Phil Duke

Personal information
- Full name: Phillip Duke
- Born: 14 March 1960 (age 66)

Playing information
- Position: Wing
Club
| Years | Team | Pld | T | G | FG | P |
|  | Moree Boomerangs |  |  |  |  |  |
| 1987–1988 | Western Suburbs | 27 | 7 | 0 | 0 | 28 |
|  | Total | 27 | 7 | 0 | 0 | 28 |
Representative
| Years | Team | Pld | T | G | FG | P |
| 1982 | Country Origin | 1 | 1 | 0 | 0 | 3 |
| 1982 | New South Wales | 1 | 1 | 0 | 0 | 3 |
- Source:

= Phillip Duke =

Australian rugby league footballer

Phillip Duke (born 14 March 1960) is a former professional rugby league footballer who was selected to represent the New South Wales Blues in game III of the 1982 State of Origin series.

Duke, playing for the Moree Boomerangs, was the first of three players in the Country Rugby League who were selected to play Origin without having played in first-grade competition (then the New South Wales Rugby League).
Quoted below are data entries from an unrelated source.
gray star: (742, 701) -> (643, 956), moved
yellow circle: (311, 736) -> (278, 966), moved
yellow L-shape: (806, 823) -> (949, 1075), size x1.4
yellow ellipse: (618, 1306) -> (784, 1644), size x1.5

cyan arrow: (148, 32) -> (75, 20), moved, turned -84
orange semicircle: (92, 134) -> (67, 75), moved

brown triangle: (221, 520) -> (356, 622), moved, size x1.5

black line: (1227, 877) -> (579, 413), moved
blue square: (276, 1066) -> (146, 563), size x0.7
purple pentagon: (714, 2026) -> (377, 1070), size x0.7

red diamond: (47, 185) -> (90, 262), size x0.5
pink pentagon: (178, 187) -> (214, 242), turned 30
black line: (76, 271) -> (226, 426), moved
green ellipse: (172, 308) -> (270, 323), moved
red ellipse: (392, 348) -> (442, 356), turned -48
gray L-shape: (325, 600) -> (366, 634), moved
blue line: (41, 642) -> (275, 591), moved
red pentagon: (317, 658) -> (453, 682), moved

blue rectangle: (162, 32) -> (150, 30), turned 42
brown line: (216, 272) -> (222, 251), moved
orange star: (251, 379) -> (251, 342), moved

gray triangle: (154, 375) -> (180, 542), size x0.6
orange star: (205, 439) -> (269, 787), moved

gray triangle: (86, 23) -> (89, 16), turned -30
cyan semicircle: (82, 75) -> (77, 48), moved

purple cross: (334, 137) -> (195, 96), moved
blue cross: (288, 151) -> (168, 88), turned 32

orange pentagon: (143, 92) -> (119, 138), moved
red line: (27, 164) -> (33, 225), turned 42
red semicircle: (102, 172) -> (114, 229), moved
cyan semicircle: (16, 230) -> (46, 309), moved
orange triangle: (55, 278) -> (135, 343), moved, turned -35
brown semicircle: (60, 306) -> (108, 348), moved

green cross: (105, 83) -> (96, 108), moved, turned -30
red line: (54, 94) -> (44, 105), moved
Duke earned his selection after playing for Country in the annual City vs Country confrontation and he was placed on the for the third and deciding match of the Origin series. Although he scored the only New South Wales try in the game, Duke's performance was marred by a missed pass from Phil Sigsworth. The ball intended for Duke went astray and Queenslander Wally Lewis scooped it up, scored a try and won the game and the series for Queensland.

Duke later played two seasons with Western Suburbs Magpies, mainly as a winger.